**Exercise description**
Give back the full set of entries that follows, exactly as written.

[Saved entries]
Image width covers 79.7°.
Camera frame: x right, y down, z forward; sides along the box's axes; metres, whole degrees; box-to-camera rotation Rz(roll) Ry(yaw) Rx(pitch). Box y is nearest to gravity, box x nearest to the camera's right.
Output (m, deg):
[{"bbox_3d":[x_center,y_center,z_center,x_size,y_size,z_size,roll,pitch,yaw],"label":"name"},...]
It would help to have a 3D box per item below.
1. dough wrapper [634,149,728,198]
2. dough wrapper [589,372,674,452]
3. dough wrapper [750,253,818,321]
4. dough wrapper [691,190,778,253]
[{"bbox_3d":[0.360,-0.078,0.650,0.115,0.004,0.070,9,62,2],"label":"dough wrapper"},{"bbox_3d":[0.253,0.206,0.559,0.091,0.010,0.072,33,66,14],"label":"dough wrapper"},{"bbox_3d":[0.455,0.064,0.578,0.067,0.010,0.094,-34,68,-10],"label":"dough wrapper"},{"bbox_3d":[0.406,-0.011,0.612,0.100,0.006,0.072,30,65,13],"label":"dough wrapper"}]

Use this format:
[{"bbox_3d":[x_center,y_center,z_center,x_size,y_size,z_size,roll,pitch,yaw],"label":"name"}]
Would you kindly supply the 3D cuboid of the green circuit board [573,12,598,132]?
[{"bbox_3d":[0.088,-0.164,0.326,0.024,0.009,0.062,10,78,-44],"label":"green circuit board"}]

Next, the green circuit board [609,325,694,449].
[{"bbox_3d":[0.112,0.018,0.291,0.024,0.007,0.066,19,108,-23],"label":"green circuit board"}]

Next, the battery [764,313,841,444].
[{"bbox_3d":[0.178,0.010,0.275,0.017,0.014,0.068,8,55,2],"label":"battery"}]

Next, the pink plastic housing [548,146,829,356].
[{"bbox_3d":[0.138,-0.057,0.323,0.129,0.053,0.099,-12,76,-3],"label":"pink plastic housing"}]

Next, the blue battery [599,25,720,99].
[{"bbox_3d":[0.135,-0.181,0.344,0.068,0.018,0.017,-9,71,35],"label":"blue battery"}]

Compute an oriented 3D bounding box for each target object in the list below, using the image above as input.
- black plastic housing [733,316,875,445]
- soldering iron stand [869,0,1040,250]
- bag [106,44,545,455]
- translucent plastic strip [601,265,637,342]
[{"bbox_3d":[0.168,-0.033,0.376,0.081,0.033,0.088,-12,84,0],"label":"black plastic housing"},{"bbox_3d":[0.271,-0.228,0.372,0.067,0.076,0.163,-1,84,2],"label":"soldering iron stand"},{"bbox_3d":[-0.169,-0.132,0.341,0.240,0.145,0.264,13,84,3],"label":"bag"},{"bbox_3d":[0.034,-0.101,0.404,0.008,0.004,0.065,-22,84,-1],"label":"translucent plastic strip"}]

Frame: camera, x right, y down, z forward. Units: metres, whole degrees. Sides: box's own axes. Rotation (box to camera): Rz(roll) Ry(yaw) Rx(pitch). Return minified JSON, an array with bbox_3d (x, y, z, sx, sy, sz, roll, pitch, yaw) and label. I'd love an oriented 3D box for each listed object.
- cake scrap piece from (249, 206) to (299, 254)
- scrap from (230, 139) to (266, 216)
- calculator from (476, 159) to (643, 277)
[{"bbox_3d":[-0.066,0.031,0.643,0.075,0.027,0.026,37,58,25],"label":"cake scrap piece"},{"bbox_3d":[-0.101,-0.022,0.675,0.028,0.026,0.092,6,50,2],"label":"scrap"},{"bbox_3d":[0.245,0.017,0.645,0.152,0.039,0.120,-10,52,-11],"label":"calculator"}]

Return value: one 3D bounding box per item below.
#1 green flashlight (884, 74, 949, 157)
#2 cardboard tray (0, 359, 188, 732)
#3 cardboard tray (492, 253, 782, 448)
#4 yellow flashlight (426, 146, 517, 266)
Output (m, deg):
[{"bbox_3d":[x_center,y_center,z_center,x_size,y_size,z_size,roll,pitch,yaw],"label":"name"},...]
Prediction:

**Expected answer**
Image width covers 79.7°.
Camera frame: x right, y down, z forward; sides along the box's axes; metres, whole degrees; box-to-camera rotation Rz(roll) Ry(yaw) Rx(pitch). Box y is nearest to gravity, box x nearest to the camera's right.
Output (m, deg):
[{"bbox_3d":[x_center,y_center,z_center,x_size,y_size,z_size,roll,pitch,yaw],"label":"name"},...]
It would help to have a 3D box per item below.
1. dough wrapper [634,149,728,198]
2. dough wrapper [589,372,674,452]
3. dough wrapper [750,253,818,321]
4. dough wrapper [691,190,778,253]
[{"bbox_3d":[0.360,-0.078,0.650,0.115,0.004,0.070,9,62,2],"label":"dough wrapper"},{"bbox_3d":[0.253,0.206,0.559,0.091,0.010,0.072,33,66,14],"label":"dough wrapper"},{"bbox_3d":[0.455,0.064,0.578,0.067,0.010,0.094,-34,68,-10],"label":"dough wrapper"},{"bbox_3d":[0.406,-0.011,0.612,0.100,0.006,0.072,30,65,13],"label":"dough wrapper"}]

Use this format:
[{"bbox_3d":[x_center,y_center,z_center,x_size,y_size,z_size,roll,pitch,yaw],"label":"name"}]
Would you kindly supply the 3D cuboid of the green circuit board [573,12,598,132]?
[{"bbox_3d":[0.088,-0.164,0.326,0.024,0.009,0.062,10,78,-44],"label":"green circuit board"}]

Next, the green circuit board [609,325,694,449].
[{"bbox_3d":[0.112,0.018,0.291,0.024,0.007,0.066,19,108,-23],"label":"green circuit board"}]

Next, the battery [764,313,841,444].
[{"bbox_3d":[0.178,0.010,0.275,0.017,0.014,0.068,8,55,2],"label":"battery"}]

Next, the pink plastic housing [548,146,829,356].
[{"bbox_3d":[0.138,-0.057,0.323,0.129,0.053,0.099,-12,76,-3],"label":"pink plastic housing"}]

Next, the blue battery [599,25,720,99].
[{"bbox_3d":[0.135,-0.181,0.344,0.068,0.018,0.017,-9,71,35],"label":"blue battery"}]

Compute an oriented 3D bounding box for each target object in the list below, using the image above as input.
- black plastic housing [733,316,875,445]
- soldering iron stand [869,0,1040,250]
- bag [106,44,545,455]
- translucent plastic strip [601,265,637,342]
[{"bbox_3d":[0.168,-0.033,0.376,0.081,0.033,0.088,-12,84,0],"label":"black plastic housing"},{"bbox_3d":[0.271,-0.228,0.372,0.067,0.076,0.163,-1,84,2],"label":"soldering iron stand"},{"bbox_3d":[-0.169,-0.132,0.341,0.240,0.145,0.264,13,84,3],"label":"bag"},{"bbox_3d":[0.034,-0.101,0.404,0.008,0.004,0.065,-22,84,-1],"label":"translucent plastic strip"}]

Frame: camera, x right, y down, z forward. Units: metres, whole degrees. Sides: box's own axes. Rotation (box to camera): Rz(roll) Ry(yaw) Rx(pitch). Return minified JSON, an array with bbox_3d (x, y, z, sx, sy, sz, roll, pitch, yaw) and label. I'd love an oriented 3D box for each listed object.
- cake scrap piece from (249, 206) to (299, 254)
- scrap from (230, 139) to (266, 216)
- calculator from (476, 159) to (643, 277)
[{"bbox_3d":[-0.066,0.031,0.643,0.075,0.027,0.026,37,58,25],"label":"cake scrap piece"},{"bbox_3d":[-0.101,-0.022,0.675,0.028,0.026,0.092,6,50,2],"label":"scrap"},{"bbox_3d":[0.245,0.017,0.645,0.152,0.039,0.120,-10,52,-11],"label":"calculator"}]

Return value: one 3D bounding box per item below.
#1 green flashlight (884, 74, 949, 157)
#2 cardboard tray (0, 359, 188, 732)
#3 cardboard tray (492, 253, 782, 448)
#4 yellow flashlight (426, 146, 517, 266)
Output (m, deg):
[{"bbox_3d":[x_center,y_center,z_center,x_size,y_size,z_size,roll,pitch,yaw],"label":"name"},...]
Prediction:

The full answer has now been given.